━━━━━ Records
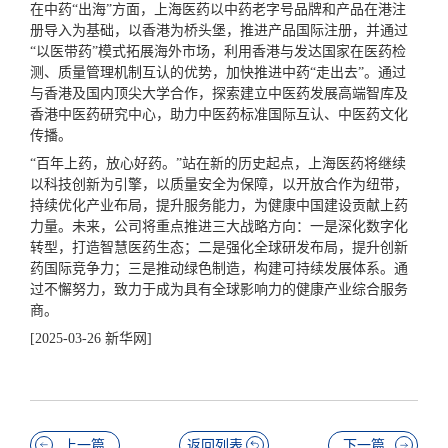
在中药“出海”方面，上海医药以中药
老字号
品牌和产品在港注
册导入为基础，以香港为桥头堡，推进产品国际注册，并通过
“以医带药”模式拓展海外市场，利用香港与发达国家在医药检
测、质量管理机制互认的优势，加快推进中药“走出去”。通过
与香港及国内
顶尖
大学合作，探索建立中医药发展高端智库及
香港中医药研究中心，助力中医药标准国际互认、中医药文化
传播。
“百年上药，放心好药。”站在新的历史起点，上海医药将继续
以科技创新为引擎，以质量安全为保障，以开放合作为纽带，
持续优化产业布局，提升服务能力，为健康中国建设贡献上药
力量。未来，公司将重点推进三大战略方向：一是深化数字化
转型，打造智慧医药生态；二是强化全球研发布局，提升创新
药国际竞争力；三是推动绿色制造，构建可持续发展体系。通
过不懈努力，致力于成为具有全球影响力的健康产业综合服务
商。
[2025-03-26 新华网]
上一篇
返回列表
下一篇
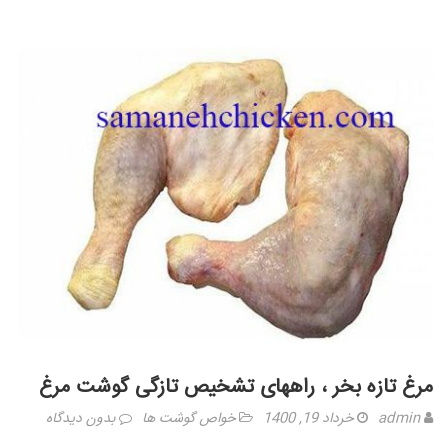
مرغ تازه بخر ، راههای تشخیص تازگی گوشت مرغ
admin
خرداد 19, 1400
خواص گوشت ها
بدون دیدگاه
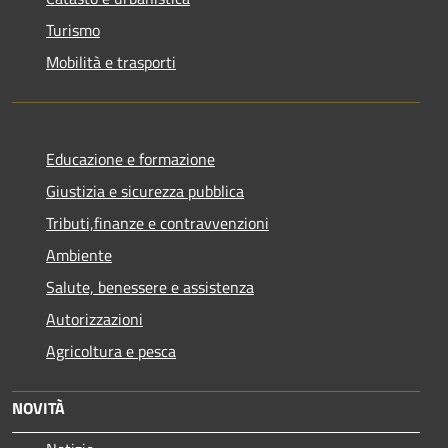
Turismo
Mobilità e trasporti
Educazione e formazione
Giustizia e sicurezza pubblica
Tributi,finanze e contravvenzioni
Ambiente
Salute, benessere e assistenza
Autorizzazioni
Agricoltura e pesca
NOVITÀ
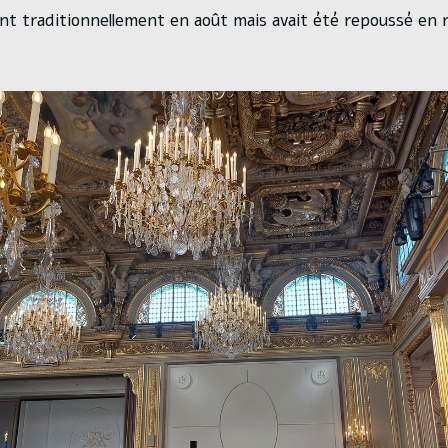
ient traditionnellement en août mais avait été repoussé en 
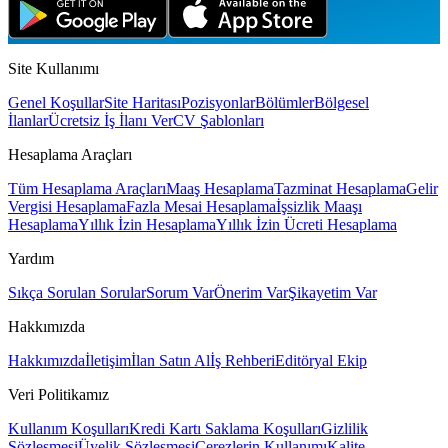
Site Kullanımı
Genel Koşullar
Site Haritası
Pozisyonlar
Bölümler
Bölgesel
İlanlar
Ücretsiz İş İlanı Ver
CV Şablonları
Hesaplama Araçları
Tüm Hesaplama Araçları
Maaş Hesaplama
Tazminat Hesaplama
Gelir
Vergisi Hesaplama
Fazla Mesai Hesaplama
İşsizlik Maaşı
Hesaplama
Yıllık İzin Hesaplama
Yıllık İzin Ücreti Hesaplama
Yardım
Sıkça Sorulan Sorular
Sorum Var
Önerim Var
Şikayetim Var
Hakkımızda
Hakkımızda
İletişim
İlan Satın Al
İş Rehberi
Editöryal Ekip
Veri Politikamız
Kullanım Koşulları
Kredi Kartı Saklama Koşulları
Gizlilik
Sözleşmesi
Üyelik Sözleşmesi
Çerezlerin Kullanımı
Kalite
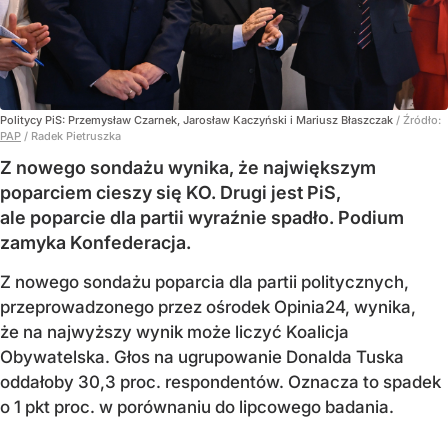
Politycy PiS: Przemysław Czarnek, Jarosław Kaczyński i Mariusz Błaszczak
/ Źródło:
PAP
/
Radek Pietruszka
Z nowego sondażu wynika, że największym
poparciem cieszy się KO. Drugi jest PiS,
ale poparcie dla partii wyraźnie spadło. Podium
zamyka Konfederacja.
Z nowego sondażu poparcia dla partii politycznych,
przeprowadzonego przez ośrodek Opinia24, wynika,
że na najwyższy wynik może liczyć Koalicja
Obywatelska. Głos na ugrupowanie Donalda Tuska
oddałoby 30,3 proc. respondentów. Oznacza to spadek
o 1 pkt proc. w porównaniu do lipcowego badania.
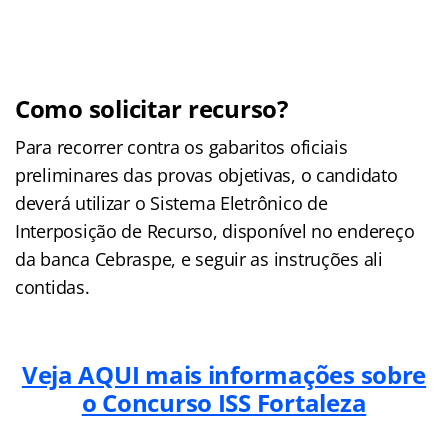
Como solicitar recurso?
Para recorrer contra os gabaritos oficiais
preliminares das provas objetivas, o candidato
deverá utilizar o Sistema Eletrônico de
Interposição de Recurso, disponível no endereço
da banca Cebraspe, e seguir as instruções ali
contidas.
Veja AQUI mais informações sobre
o Concurso ISS Fortaleza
━━━━━━━━━━
### Task details
Return the text of all the entries above unchanged, line for line, and leave the pictures out.

### Task result
在中药“出海”方面，上海医药以中药
老字号
品牌和产品在港注
册导入为基础，以香港为桥头堡，推进产品国际注册，并通过
“以医带药”模式拓展海外市场，利用香港与发达国家在医药检
测、质量管理机制互认的优势，加快推进中药“走出去”。通过
与香港及国内
顶尖
大学合作，探索建立中医药发展高端智库及
香港中医药研究中心，助力中医药标准国际互认、中医药文化
传播。
“百年上药，放心好药。”站在新的历史起点，上海医药将继续
以科技创新为引擎，以质量安全为保障，以开放合作为纽带，
持续优化产业布局，提升服务能力，为健康中国建设贡献上药
力量。未来，公司将重点推进三大战略方向：一是深化数字化
转型，打造智慧医药生态；二是强化全球研发布局，提升创新
药国际竞争力；三是推动绿色制造，构建可持续发展体系。通
过不懈努力，致力于成为具有全球影响力的健康产业综合服务
商。
[2025-03-26 新华网]
上一篇
返回列表
下一篇
مرغ تازه بخر ، راههای تشخیص تازگی گوشت مرغ
admin
خرداد 19, 1400
خواص گوشت ها
بدون دیدگاه
Turismo
Mobilità e trasporti
Educazione e formazione
Giustizia e sicurezza pubblica
Tributi,finanze e contravvenzioni
Ambiente
Salute, benessere e assistenza
Autorizzazioni
Agricoltura e pesca
NOVITÀ
ient traditionnellement en août mais avait été repoussé en 
Site Kullanımı
Genel Koşullar
Site Haritası
Pozisyonlar
Bölümler
Bölgesel
İlanlar
Ücretsiz İş İlanı Ver
CV Şablonları
Hesaplama Araçları
Tüm Hesaplama Araçları
Maaş Hesaplama
Tazminat Hesaplama
Gelir
Vergisi Hesaplama
Fazla Mesai Hesaplama
İşsizlik Maaşı
Hesaplama
Yıllık İzin Hesaplama
Yıllık İzin Ücreti Hesaplama
Yardım
Sıkça Sorulan Sorular
Sorum Var
Önerim Var
Şikayetim Var
Hakkımızda
Hakkımızda
İletişim
İlan Satın Al
İş Rehberi
Editöryal Ekip
Veri Politikamız
Kullanım Koşulları
Kredi Kartı Saklama Koşulları
Gizlilik
Sözleşmesi
Üyelik Sözleşmesi
Çerezlerin Kullanımı
Kalite
Politycy PiS: Przemysław Czarnek, Jarosław Kaczyński i Mariusz Błaszczak
/ Źródło:
PAP
/
Radek Pietruszka
Z nowego sondażu wynika, że największym
poparciem cieszy się KO. Drugi jest PiS,
ale poparcie dla partii wyraźnie spadło. Podium
zamyka Konfederacja.
Z nowego sondażu poparcia dla partii politycznych,
przeprowadzonego przez ośrodek Opinia24, wynika,
że na najwyższy wynik może liczyć Koalicja
Obywatelska. Głos na ugrupowanie Donalda Tuska
oddałoby 30,3 proc. respondentów. Oznacza to spadek
o 1 pkt proc. w porównaniu do lipcowego badania.
Como solicitar recurso?
Para recorrer contra os gabaritos oficiais
preliminares das provas objetivas, o candidato
deverá utilizar o Sistema Eletrônico de
Interposição de Recurso, disponível no endereço
da banca Cebraspe, e seguir as instruções ali
contidas.
Veja AQUI mais informações sobre
o Concurso ISS Fortaleza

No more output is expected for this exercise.